* Supplied text:

———

Nov 11, 2020 – 02:07 KYODO NEWS
TOKYO – Japan is considering exempting spectators from abroad for next summer’s Tokyo Olympics and Paralympics from the 14-day quarantine period, a measure currently imposed in principle on international travelers to stem the spread of the novel coronavirus, government sources said Tuesday.
While the government has yet to decide whether to permit overseas spectators to attend the Summer Games, if approved they will likely be required to test negative for the coronavirus multiple times before departure and have their condition monitored after entry into Japan, according to the sources.
But unlike foreign athletes and staff, for which the government is also planning to ease entry restrictions, spectators will be permitted to use public transport given the difficulties in restricting their movements.
The proposals will be discussed on Thursday at a meeting of the central and the Tokyo metropolitan governments, as well as the local Olympic organizing committee.
But even if the attendance of overseas spectators is approved, the government will give further consideration on whether to allow entry to those arriving from countries where infections are on the rise.
Olympic organizers are expected to make their decision regarding the number of spectators who will be allowed into the games by around spring.

———

* Tasks to perform:
A: Answer these questions using the article on overseas Olympic spectators:
(i) How long is the quarantine period currently imposed in principle on international travelers?
(ii) On what day will the proposals be discussed?
(iii) By around when are Olympic organizers expected to decide how many spectators will be allowed into the games?
B: Print the part of the article on overseas Olympic spectators between "But unlike foreign" and "restricting their movements.", inclusive.
C: Proceed with the article on overseas Olympic spectators, picking up after its last sentence.

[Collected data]
———

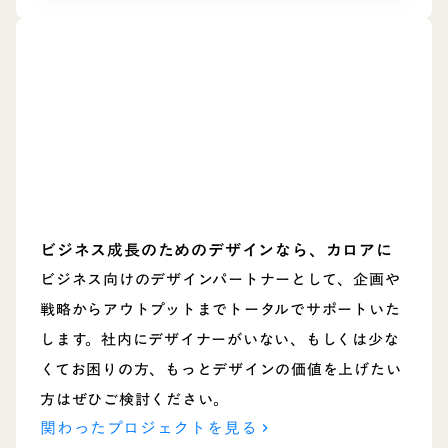
ビジネス成長のためのデザインなら、カロアに
ビジネス向けのデザインパートナーとして、企画や
戦略からアウトプットまでトータルでサポートいた
します。社内にデザイナーがいない、もしくは少な
くてお困りの方、もっとデザインの価値を上げたい
方はぜひご検討ください。
関わったプロジェクトを見る
keyboard_arrow_right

———

* Answers for each item:
A:
(i) 14 days.
(ii) Thursday.
(iii) By around spring.

B:
But unlike foreign athletes and staff, for which the government is also planning to ease entry restrictions, spectators will be permitted to use public transport given the difficulties in restricting their movements.

C:
The government already plans to allow foreign athletes and staff, including those from countries and regions on which Japan imposes an entry ban, to arrive in the country provided they submit proof of having tested negative for the virus and take sufficient precautionary measures while in the country.
The athletes will be able to compete in international tournaments or participate in training camps, even during the two-week quarantine period, if all conditions are fulfilled, with the same rules applying to Japanese athletes who come back to the country from abroad.
The government plans to bring forward the introduction of the special system, which will become effective after Thursday’s meeting if approved, to help the athletes prepare for the games, according to the sources.